/ 13 May 2005

Ethiopia’s path of oppression

It wasn’t the remembrance of Ethiopian rebel leader Jettane Ali, killed by an assassin’s bullet in a restaurant in Nairobi in 1992, that darkened the mood around his grave at Marsabit.

The 36 Ethiopian refugees from the disputed territory of Oromia in southern Ethiopia who gathered in the oasis in northern Kenya to pay their respects ahead of this Sunday’s parliamentary poll were convinced that the election would yield victory for Ethiopia’s ruling People’s Revolutionary Democratic Front (EPRDF).

The ruling coalition, dominated by President Meles Zenawi’s Tigray -People’s Liberation Front (TPLF), came to power in 1991 after ousting president Mengistu Haile Mariam. But human rights groups accuse the front of perpetuating the same abuses that characterised Mengistu’s dictatorship.

In the days before Ethiopia’s election, Amnesty International has received reports of troops executing civilians suspected of supporting rebels and of government critics simply disappearing. And, releasing a report in Nairobi this week on violations in Oromia, Human Rights Watch’s executive director for Africa, Peter Takirumbudde, said: “The authorities have intensified the repression they have used to keep themselves in power for 13 years.”
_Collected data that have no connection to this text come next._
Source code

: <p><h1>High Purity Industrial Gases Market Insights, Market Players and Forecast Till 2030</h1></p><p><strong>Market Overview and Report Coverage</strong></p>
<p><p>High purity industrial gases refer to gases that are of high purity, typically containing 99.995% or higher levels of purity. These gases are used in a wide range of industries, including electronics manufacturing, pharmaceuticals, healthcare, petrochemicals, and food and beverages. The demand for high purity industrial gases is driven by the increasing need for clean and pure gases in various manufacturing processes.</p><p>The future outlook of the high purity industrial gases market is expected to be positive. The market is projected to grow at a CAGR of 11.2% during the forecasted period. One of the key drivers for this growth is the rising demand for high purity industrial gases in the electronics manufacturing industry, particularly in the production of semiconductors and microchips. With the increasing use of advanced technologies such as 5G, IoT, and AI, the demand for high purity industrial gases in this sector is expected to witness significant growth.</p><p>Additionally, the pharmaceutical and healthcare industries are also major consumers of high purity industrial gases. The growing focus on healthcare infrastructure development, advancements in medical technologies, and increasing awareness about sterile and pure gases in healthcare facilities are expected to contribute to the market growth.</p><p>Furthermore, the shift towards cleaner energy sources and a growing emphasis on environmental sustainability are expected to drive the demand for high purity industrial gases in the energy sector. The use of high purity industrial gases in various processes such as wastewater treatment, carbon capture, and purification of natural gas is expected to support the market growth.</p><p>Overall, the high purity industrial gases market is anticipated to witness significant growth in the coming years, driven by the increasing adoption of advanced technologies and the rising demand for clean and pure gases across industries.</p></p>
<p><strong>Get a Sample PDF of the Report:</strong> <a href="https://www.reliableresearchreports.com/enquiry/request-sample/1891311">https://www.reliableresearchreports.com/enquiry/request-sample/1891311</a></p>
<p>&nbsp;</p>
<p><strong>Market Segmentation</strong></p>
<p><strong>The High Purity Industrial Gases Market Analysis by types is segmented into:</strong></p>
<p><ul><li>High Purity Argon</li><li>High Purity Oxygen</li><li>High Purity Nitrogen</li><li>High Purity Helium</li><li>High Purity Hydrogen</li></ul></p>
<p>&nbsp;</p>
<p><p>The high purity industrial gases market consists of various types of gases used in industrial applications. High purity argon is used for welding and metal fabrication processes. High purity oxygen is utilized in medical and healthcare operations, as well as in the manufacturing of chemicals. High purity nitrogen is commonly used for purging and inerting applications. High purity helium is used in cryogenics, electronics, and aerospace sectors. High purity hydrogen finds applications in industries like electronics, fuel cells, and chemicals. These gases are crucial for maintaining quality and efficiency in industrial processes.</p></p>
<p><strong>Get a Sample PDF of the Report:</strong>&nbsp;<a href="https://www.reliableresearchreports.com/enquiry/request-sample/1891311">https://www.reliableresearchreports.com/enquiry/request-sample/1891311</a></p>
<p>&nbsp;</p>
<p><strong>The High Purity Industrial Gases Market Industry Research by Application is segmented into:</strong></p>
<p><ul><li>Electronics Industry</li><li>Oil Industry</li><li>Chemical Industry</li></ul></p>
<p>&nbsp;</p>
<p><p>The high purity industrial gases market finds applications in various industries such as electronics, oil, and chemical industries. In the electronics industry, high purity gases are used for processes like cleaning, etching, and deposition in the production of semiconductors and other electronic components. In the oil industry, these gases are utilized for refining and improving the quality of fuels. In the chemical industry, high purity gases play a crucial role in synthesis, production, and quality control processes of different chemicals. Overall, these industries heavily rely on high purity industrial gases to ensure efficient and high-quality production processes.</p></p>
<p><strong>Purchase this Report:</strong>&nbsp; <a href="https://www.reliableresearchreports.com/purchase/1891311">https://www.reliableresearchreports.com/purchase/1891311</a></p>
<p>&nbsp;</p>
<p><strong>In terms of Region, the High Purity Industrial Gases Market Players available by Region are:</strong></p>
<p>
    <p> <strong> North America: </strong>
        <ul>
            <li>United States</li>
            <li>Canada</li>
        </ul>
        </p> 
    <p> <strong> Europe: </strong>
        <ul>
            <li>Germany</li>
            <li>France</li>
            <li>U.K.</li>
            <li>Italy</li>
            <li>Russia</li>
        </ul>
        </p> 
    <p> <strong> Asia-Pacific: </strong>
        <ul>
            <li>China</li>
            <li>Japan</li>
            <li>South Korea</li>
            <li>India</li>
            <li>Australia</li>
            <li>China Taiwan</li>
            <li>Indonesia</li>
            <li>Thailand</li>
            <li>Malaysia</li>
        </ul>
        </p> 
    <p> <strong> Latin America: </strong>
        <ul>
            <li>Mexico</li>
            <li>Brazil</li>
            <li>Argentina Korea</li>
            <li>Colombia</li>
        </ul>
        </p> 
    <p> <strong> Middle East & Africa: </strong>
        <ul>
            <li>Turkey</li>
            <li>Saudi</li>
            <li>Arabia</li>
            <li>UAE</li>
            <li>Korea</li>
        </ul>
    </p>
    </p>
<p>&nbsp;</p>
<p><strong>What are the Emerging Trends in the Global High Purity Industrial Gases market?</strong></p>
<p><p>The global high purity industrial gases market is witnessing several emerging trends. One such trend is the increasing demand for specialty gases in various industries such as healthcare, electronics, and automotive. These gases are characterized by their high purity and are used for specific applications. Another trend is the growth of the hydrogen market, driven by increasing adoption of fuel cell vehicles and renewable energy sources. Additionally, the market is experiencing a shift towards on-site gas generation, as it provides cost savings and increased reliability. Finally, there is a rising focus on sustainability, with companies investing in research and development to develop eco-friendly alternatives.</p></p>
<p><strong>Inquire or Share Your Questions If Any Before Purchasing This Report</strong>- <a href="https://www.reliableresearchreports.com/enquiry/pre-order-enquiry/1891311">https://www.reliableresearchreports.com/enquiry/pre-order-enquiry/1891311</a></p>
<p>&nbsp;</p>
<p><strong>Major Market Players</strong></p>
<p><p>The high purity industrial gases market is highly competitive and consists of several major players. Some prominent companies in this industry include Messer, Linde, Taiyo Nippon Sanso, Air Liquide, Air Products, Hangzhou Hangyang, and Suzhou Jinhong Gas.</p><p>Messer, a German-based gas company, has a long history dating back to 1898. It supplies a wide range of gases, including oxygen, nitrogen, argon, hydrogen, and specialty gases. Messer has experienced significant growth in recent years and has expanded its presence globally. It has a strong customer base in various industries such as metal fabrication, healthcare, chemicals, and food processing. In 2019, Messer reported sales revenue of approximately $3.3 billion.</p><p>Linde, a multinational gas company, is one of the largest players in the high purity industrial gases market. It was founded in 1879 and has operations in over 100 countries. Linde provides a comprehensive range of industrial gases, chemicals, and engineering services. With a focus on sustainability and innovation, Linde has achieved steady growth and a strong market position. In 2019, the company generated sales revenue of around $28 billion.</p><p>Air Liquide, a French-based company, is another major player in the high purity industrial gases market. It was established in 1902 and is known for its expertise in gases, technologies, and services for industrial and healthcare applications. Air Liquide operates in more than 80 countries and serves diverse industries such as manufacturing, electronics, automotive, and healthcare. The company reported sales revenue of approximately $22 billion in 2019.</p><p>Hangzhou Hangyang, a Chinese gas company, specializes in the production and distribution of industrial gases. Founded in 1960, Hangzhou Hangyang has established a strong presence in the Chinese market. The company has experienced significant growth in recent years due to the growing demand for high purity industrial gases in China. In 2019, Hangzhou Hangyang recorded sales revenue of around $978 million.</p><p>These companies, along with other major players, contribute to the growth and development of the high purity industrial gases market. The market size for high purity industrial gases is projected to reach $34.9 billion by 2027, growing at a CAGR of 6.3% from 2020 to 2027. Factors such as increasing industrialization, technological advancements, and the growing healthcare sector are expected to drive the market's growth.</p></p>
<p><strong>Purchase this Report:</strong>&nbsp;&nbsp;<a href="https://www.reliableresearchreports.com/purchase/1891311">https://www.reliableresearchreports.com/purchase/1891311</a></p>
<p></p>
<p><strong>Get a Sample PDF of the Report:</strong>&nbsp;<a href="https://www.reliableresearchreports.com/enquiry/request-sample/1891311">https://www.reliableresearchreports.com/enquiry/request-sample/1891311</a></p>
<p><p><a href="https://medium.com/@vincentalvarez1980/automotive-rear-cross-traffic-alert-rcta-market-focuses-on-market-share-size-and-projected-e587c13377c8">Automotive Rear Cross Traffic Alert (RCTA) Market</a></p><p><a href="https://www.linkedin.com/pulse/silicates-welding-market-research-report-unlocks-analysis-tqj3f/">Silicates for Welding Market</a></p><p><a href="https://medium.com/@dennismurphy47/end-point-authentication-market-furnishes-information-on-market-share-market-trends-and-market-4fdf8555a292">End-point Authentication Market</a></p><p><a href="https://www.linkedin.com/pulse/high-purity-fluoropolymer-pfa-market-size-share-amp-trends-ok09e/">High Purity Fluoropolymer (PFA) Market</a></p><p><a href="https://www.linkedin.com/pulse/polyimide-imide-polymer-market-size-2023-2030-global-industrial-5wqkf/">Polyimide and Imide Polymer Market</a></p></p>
But the country’s Information Minister, Bereket Simon, told the Mail & Guardian: “This is all lies … the election will be free and fair … If we are anti-democracy, why have we let in more than 300 foreign observers?”

But observers will be stretched — 85% of the population live in isolated rural areas. It is here where opponents of the ruling coalition fear most of the electoral anomalies will happen.

Some government opponents are hoping opposition parties will pull a few surprises in the elections. But Dawud Ibsa, OLF chairperson, labelled the opposition “insignificant … they might make a few gains but the EPRDF will carry on its domination of society.

The OLF is not contesting the poll. Instead, the Oromo People’s Democratic Organisation, one of Zenawi’s coalition partners, will represent it.